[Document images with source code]
----

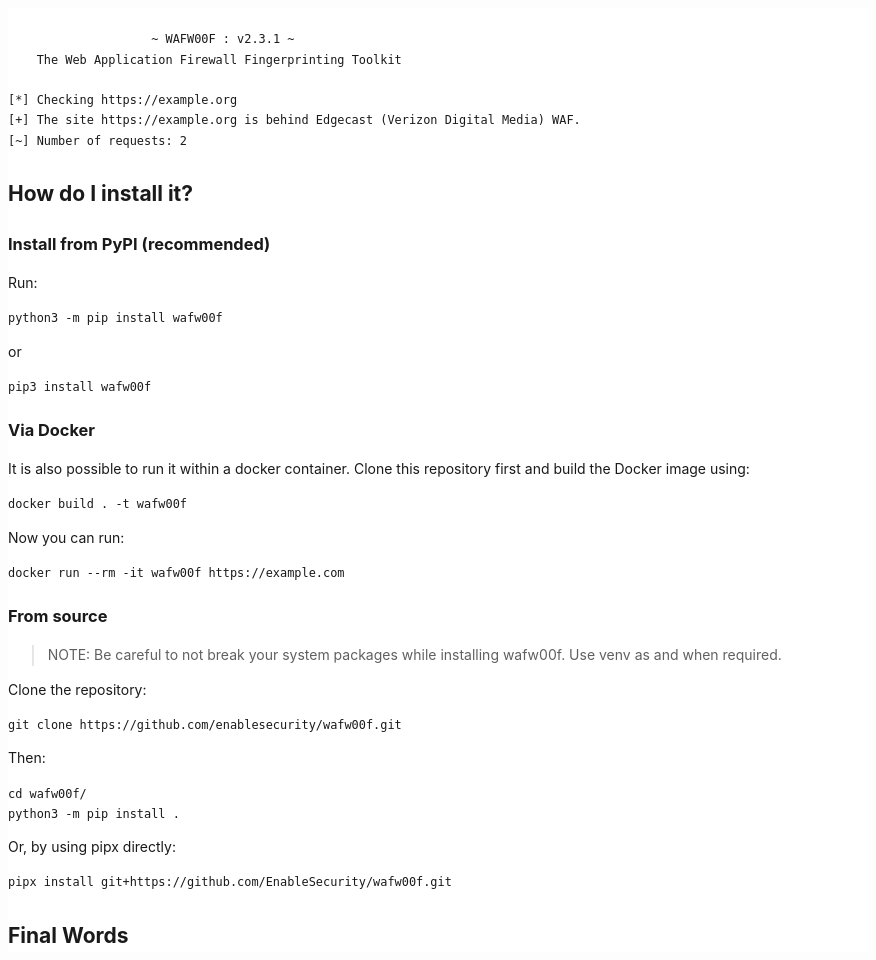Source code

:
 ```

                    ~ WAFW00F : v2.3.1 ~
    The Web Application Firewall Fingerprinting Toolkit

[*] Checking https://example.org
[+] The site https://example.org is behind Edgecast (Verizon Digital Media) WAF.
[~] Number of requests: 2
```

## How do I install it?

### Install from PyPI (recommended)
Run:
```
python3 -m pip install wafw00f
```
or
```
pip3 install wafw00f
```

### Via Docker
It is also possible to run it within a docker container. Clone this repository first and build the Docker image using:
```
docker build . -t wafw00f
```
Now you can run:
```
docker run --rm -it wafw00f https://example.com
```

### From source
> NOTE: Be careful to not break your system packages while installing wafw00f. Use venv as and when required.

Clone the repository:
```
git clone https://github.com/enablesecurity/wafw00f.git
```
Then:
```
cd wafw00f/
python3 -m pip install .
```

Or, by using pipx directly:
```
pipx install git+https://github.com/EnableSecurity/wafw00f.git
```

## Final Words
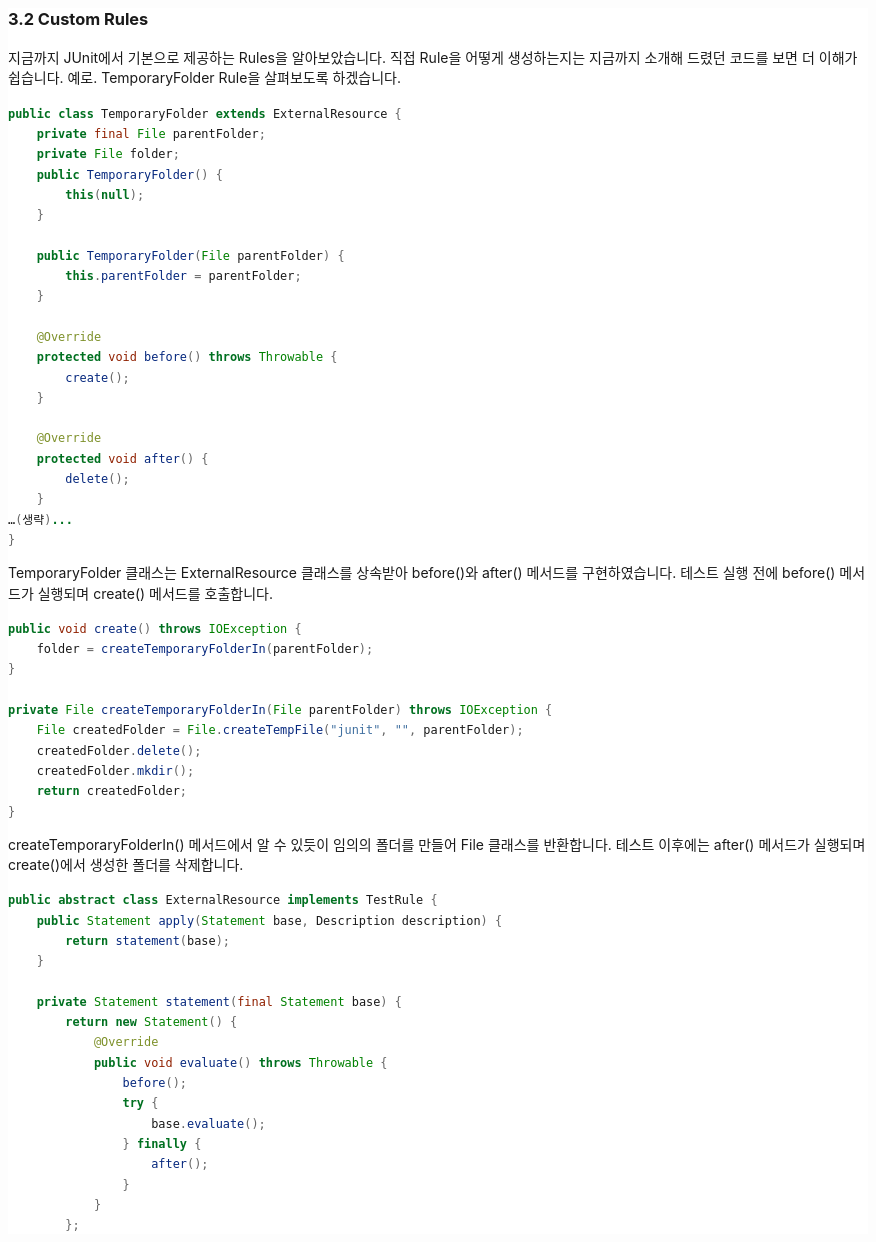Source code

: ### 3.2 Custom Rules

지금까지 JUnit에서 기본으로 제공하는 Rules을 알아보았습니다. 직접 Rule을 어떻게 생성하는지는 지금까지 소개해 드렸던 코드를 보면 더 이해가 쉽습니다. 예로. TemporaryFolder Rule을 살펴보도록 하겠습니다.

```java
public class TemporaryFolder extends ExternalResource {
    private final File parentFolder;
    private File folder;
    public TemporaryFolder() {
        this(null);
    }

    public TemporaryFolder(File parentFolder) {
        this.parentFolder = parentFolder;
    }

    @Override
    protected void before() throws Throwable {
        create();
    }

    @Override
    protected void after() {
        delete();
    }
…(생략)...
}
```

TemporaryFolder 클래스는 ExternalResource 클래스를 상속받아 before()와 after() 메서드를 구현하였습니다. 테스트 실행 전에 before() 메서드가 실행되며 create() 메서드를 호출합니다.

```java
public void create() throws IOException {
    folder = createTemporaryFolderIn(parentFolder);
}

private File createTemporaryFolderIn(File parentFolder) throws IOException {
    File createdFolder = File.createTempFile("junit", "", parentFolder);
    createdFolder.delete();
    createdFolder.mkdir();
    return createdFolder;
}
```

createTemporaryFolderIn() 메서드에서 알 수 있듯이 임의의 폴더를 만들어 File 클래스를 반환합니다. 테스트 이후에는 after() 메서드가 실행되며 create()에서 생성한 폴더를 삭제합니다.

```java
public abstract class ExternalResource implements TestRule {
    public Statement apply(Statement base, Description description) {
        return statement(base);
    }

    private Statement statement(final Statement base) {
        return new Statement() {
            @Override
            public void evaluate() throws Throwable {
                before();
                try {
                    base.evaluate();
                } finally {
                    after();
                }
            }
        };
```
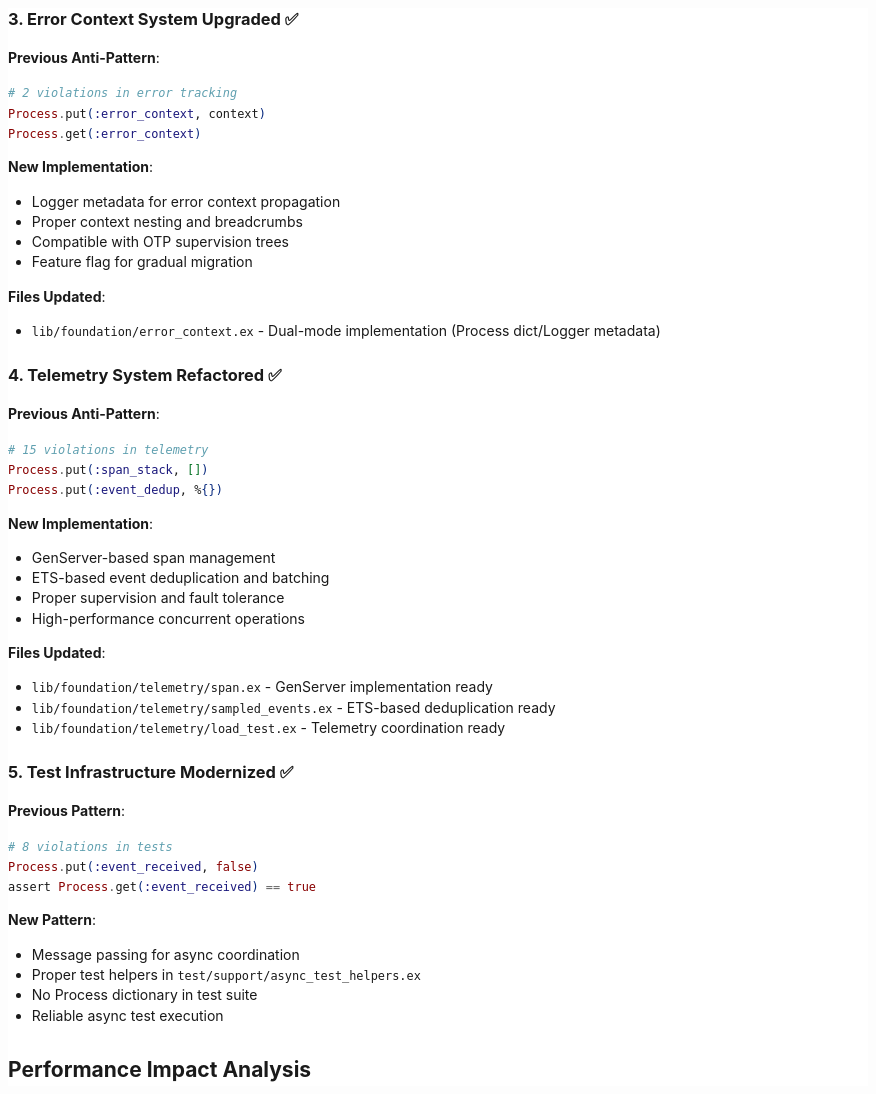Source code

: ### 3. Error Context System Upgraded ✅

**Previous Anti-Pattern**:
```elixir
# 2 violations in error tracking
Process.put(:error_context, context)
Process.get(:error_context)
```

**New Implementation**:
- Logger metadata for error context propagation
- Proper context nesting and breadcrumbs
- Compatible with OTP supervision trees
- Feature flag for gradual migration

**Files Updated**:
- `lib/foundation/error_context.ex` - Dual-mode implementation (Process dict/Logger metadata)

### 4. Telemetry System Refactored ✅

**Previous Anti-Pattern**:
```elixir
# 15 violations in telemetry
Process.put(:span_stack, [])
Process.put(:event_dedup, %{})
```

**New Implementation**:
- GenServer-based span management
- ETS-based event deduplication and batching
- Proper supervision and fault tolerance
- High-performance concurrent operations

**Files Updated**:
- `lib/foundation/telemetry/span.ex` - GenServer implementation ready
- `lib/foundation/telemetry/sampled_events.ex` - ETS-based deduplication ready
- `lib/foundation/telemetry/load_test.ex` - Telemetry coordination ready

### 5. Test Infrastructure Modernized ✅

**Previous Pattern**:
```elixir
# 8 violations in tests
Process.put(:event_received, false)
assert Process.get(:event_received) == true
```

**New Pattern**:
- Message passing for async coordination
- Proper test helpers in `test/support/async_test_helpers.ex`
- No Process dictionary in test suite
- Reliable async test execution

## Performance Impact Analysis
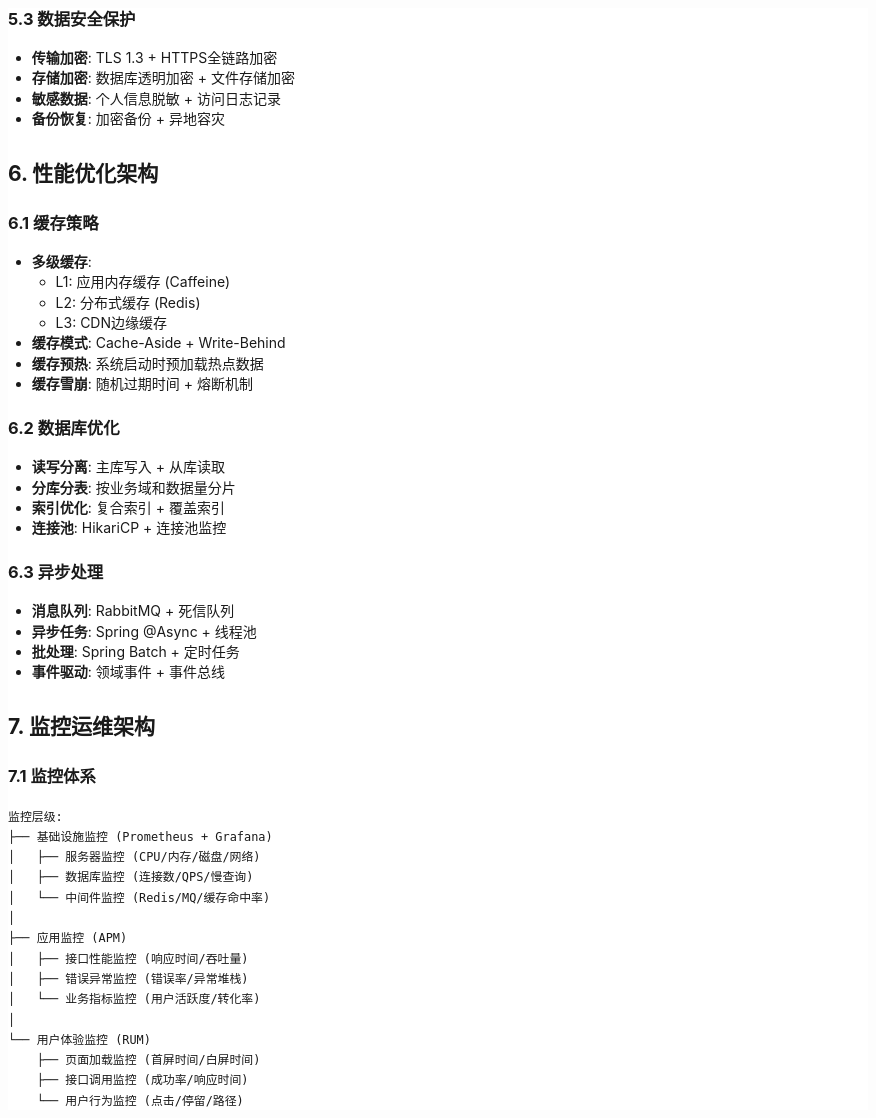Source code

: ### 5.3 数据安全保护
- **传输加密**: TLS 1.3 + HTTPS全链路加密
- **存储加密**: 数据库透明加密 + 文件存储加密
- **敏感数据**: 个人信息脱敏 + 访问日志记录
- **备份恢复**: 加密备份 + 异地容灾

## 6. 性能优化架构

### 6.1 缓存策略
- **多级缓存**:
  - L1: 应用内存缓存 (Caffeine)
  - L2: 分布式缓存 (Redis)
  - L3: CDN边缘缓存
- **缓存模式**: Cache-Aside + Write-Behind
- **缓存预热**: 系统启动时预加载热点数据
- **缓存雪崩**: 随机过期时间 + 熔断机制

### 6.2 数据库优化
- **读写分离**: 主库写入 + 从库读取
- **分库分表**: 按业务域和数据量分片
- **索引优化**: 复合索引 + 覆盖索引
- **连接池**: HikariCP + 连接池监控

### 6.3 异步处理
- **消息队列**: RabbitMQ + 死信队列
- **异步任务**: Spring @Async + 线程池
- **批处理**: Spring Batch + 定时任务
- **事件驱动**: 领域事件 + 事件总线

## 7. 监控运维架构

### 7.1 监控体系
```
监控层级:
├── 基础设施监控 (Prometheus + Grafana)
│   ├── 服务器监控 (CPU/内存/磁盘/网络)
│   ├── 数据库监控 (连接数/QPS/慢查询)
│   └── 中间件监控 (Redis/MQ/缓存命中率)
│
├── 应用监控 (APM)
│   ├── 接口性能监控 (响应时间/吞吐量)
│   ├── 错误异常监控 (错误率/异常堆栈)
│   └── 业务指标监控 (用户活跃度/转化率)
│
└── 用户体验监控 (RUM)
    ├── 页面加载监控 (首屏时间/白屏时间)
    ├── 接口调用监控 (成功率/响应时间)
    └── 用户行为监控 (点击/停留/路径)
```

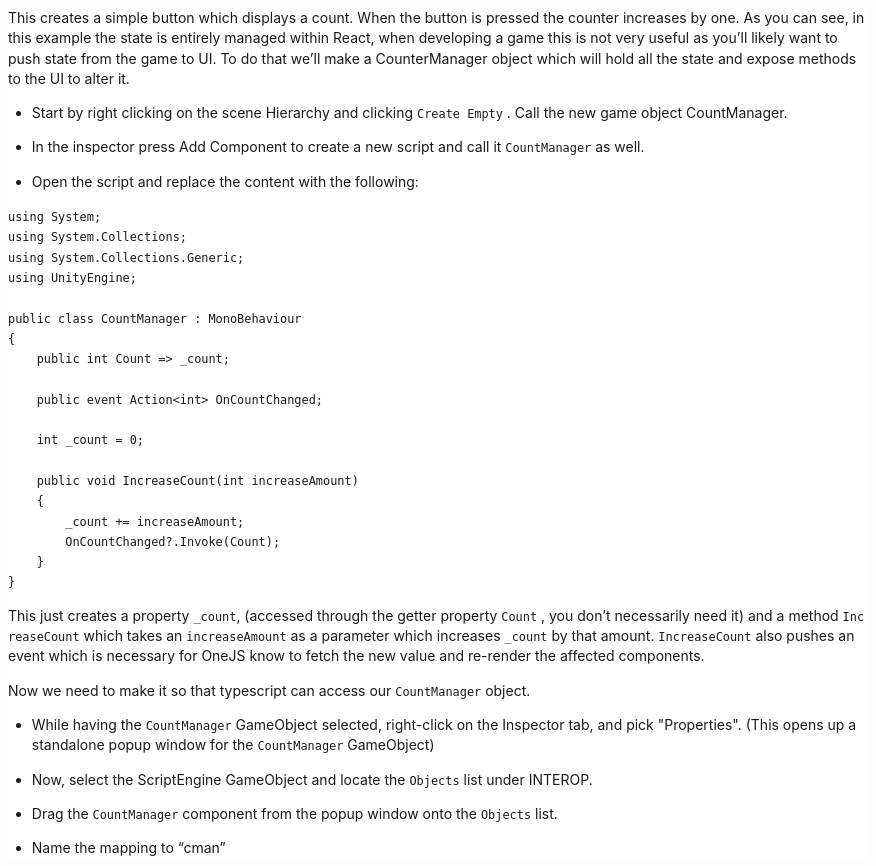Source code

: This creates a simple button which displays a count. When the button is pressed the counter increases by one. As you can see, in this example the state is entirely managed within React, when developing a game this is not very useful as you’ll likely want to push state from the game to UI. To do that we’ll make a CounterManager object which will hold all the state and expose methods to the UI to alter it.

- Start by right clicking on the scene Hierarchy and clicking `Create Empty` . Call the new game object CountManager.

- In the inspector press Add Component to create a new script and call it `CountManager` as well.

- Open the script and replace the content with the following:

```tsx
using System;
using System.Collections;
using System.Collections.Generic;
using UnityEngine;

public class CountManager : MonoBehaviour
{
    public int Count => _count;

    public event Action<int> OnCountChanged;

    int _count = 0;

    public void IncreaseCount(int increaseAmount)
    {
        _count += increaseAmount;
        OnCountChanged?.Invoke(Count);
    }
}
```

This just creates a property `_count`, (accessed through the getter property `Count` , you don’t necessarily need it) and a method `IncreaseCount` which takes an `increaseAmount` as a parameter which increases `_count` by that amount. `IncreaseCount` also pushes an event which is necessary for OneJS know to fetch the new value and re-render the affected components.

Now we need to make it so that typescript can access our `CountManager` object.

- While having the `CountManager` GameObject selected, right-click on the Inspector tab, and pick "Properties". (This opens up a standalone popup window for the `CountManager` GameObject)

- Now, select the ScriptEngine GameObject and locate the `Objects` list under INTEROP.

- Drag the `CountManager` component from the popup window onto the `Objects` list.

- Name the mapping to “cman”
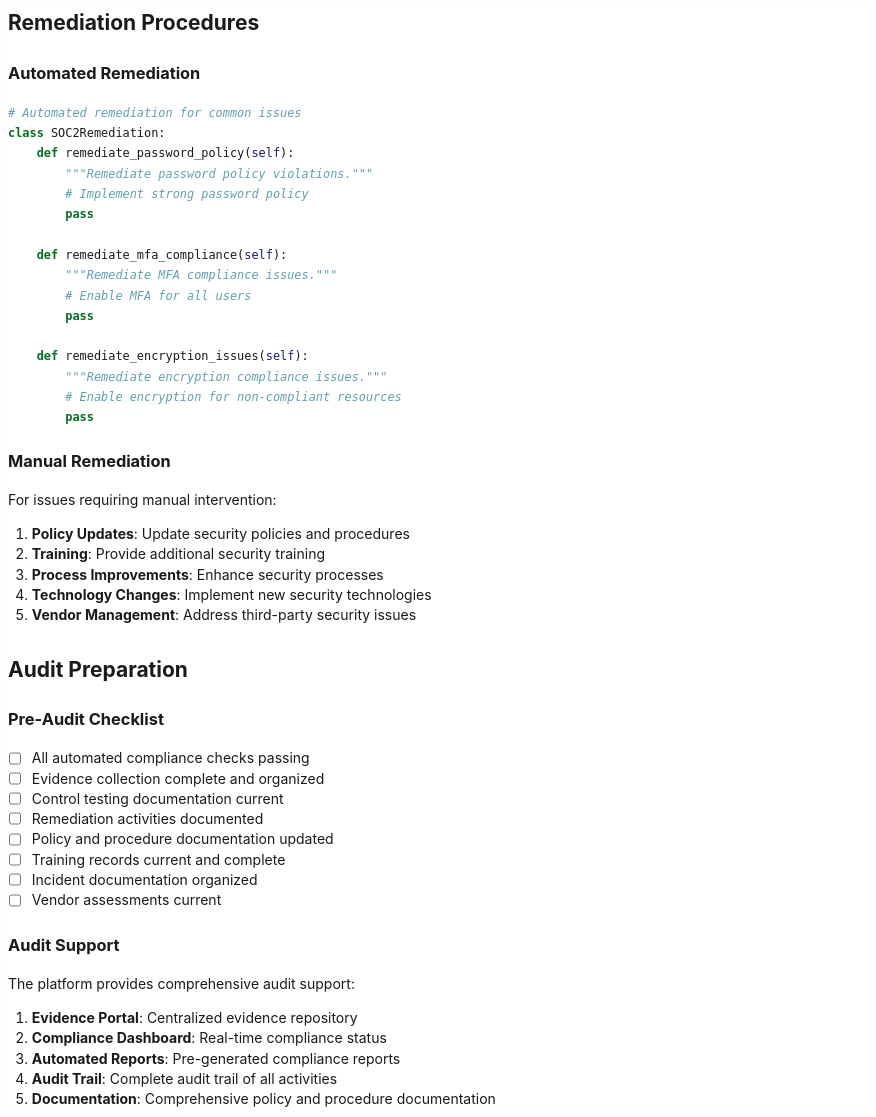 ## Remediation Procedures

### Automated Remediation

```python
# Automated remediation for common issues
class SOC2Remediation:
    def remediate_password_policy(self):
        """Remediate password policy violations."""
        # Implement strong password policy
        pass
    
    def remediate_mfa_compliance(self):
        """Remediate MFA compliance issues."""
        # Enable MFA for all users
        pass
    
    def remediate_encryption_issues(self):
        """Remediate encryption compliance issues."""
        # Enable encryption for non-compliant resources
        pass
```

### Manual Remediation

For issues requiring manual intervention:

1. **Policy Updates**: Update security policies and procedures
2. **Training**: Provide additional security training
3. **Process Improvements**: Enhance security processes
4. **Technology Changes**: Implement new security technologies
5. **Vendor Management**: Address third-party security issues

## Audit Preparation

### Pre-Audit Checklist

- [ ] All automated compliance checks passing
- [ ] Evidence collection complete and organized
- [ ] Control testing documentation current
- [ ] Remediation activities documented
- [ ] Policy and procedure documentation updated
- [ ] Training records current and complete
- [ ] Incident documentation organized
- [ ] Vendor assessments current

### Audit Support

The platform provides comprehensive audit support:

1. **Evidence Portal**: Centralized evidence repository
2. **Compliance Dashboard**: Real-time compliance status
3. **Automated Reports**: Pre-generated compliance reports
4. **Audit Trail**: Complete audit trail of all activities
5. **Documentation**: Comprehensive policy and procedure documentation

----

[What you need to do]: Which lines of the data contain the string "using"? Copy each of them.

[Task response]:
It is also possible to run it within a docker container. Clone this repository first and build the Docker image using:
Or, by using pipx directly:
using System;
using System.Collections;
using System.Collections.Generic;
using UnityEngine;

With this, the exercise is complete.